Records for this task Block Start

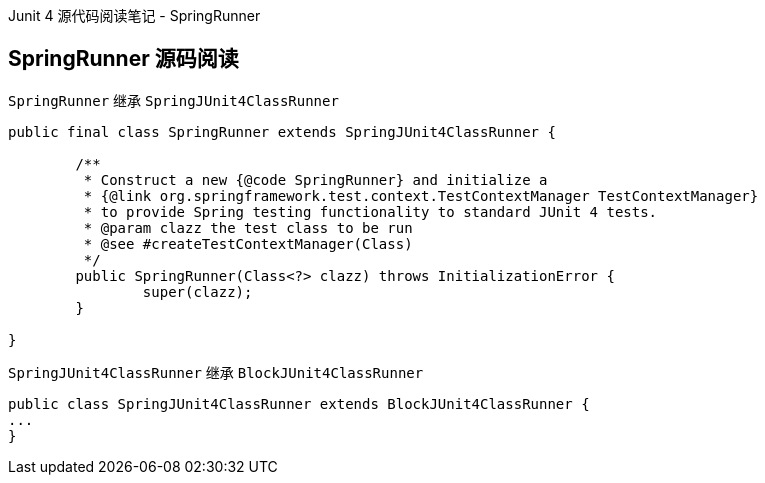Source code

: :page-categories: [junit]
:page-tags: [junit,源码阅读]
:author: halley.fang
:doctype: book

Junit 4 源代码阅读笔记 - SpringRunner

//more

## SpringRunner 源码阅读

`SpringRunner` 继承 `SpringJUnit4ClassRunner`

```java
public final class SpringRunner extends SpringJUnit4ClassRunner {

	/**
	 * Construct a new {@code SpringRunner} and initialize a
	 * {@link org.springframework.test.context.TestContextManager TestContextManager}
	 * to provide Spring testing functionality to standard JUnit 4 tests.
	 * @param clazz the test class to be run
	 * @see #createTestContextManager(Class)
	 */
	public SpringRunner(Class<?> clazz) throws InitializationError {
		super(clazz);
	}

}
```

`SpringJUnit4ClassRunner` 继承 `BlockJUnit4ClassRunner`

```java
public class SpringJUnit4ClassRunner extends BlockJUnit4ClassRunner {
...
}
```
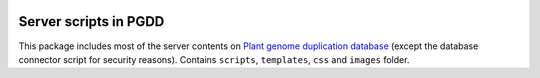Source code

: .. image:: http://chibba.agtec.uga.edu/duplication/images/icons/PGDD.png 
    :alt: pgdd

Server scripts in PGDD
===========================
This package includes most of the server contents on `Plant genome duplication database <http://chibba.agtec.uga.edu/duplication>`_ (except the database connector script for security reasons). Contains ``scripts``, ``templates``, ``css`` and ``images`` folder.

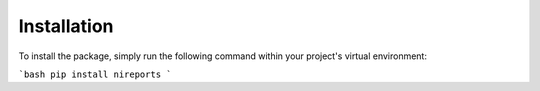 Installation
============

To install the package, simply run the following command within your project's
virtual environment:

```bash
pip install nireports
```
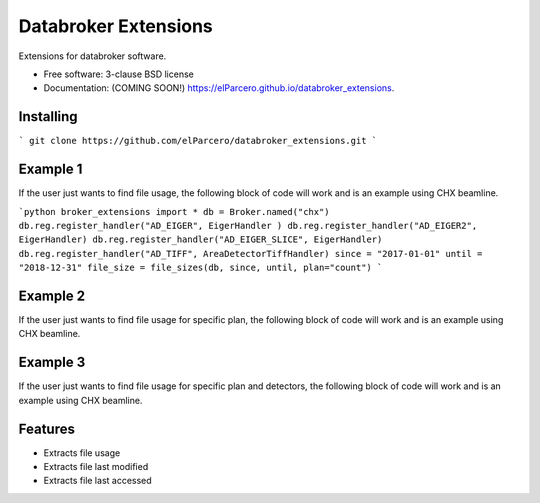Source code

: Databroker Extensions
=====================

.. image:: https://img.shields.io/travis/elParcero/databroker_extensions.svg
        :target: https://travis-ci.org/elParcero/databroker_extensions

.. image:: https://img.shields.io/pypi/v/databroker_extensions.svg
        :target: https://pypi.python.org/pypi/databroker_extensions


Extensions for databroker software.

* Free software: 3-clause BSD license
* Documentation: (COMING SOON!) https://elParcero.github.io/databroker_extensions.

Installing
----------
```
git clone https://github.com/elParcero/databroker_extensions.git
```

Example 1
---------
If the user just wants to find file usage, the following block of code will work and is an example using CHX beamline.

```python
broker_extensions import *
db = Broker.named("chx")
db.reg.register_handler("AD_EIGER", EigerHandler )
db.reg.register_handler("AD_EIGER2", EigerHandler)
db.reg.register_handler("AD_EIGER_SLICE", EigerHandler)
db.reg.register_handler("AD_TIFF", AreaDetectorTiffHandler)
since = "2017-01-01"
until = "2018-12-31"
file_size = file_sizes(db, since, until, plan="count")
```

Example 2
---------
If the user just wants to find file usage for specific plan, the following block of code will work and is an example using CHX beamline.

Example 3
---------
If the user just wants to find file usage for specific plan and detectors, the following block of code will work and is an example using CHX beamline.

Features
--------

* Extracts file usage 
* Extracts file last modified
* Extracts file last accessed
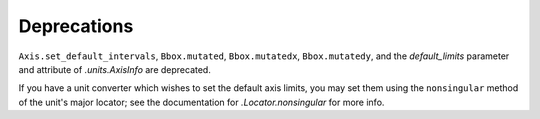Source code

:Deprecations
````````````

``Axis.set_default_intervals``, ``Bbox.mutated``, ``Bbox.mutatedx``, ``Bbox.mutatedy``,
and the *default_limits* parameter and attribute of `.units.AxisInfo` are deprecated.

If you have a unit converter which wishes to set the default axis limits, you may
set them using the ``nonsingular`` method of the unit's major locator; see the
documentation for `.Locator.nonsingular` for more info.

Records for this task Block End

• _What you have to do_: Your answer must restate the entries word for word and contain no pictures.

• _Result for this exercise_:
Source code

: :page-categories: [junit]
:page-tags: [junit,源码阅读]
:author: halley.fang
:doctype: book

Junit 4 源代码阅读笔记 - SpringRunner

//more

## SpringRunner 源码阅读

`SpringRunner` 继承 `SpringJUnit4ClassRunner`

```java
public final class SpringRunner extends SpringJUnit4ClassRunner {

	/**
	 * Construct a new {@code SpringRunner} and initialize a
	 * {@link org.springframework.test.context.TestContextManager TestContextManager}
	 * to provide Spring testing functionality to standard JUnit 4 tests.
	 * @param clazz the test class to be run
	 * @see #createTestContextManager(Class)
	 */
	public SpringRunner(Class<?> clazz) throws InitializationError {
		super(clazz);
	}

}
```

`SpringJUnit4ClassRunner` 继承 `BlockJUnit4ClassRunner`

```java
public class SpringJUnit4ClassRunner extends BlockJUnit4ClassRunner {
...
}
```
Source code

: .. image:: http://chibba.agtec.uga.edu/duplication/images/icons/PGDD.png 
    :alt: pgdd

Server scripts in PGDD
===========================
This package includes most of the server contents on `Plant genome duplication database <http://chibba.agtec.uga.edu/duplication>`_ (except the database connector script for security reasons). Contains ``scripts``, ``templates``, ``css`` and ``images`` folder.

 Installation
============

To install the package, simply run the following command within your project's
virtual environment:

```bash
pip install nireports
```
Source code

: Databroker Extensions
=====================

.. image:: https://img.shields.io/travis/elParcero/databroker_extensions.svg
        :target: https://travis-ci.org/elParcero/databroker_extensions

.. image:: https://img.shields.io/pypi/v/databroker_extensions.svg
        :target: https://pypi.python.org/pypi/databroker_extensions


Extensions for databroker software.

* Free software: 3-clause BSD license
* Documentation: (COMING SOON!) https://elParcero.github.io/databroker_extensions.

Installing
----------
```
git clone https://github.com/elParcero/databroker_extensions.git
```

Example 1
---------
If the user just wants to find file usage, the following block of code will work and is an example using CHX beamline.

```python
broker_extensions import *
db = Broker.named("chx")
db.reg.register_handler("AD_EIGER", EigerHandler )
db.reg.register_handler("AD_EIGER2", EigerHandler)
db.reg.register_handler("AD_EIGER_SLICE", EigerHandler)
db.reg.register_handler("AD_TIFF", AreaDetectorTiffHandler)
since = "2017-01-01"
until = "2018-12-31"
file_size = file_sizes(db, since, until, plan="count")
```

Example 2
---------
If the user just wants to find file usage for specific plan, the following block of code will work and is an example using CHX beamline.

Example 3
---------
If the user just wants to find file usage for specific plan and detectors, the following block of code will work and is an example using CHX beamline.

Features
--------

* Extracts file usage 
* Extracts file last modified
* Extracts file last accessed
Source code

:Deprecations
````````````

``Axis.set_default_intervals``, ``Bbox.mutated``, ``Bbox.mutatedx``, ``Bbox.mutatedy``,
and the *default_limits* parameter and attribute of `.units.AxisInfo` are deprecated.

If you have a unit converter which wishes to set the default axis limits, you may
set them using the ``nonsingular`` method of the unit's major locator; see the
documentation for `.Locator.nonsingular` for more info.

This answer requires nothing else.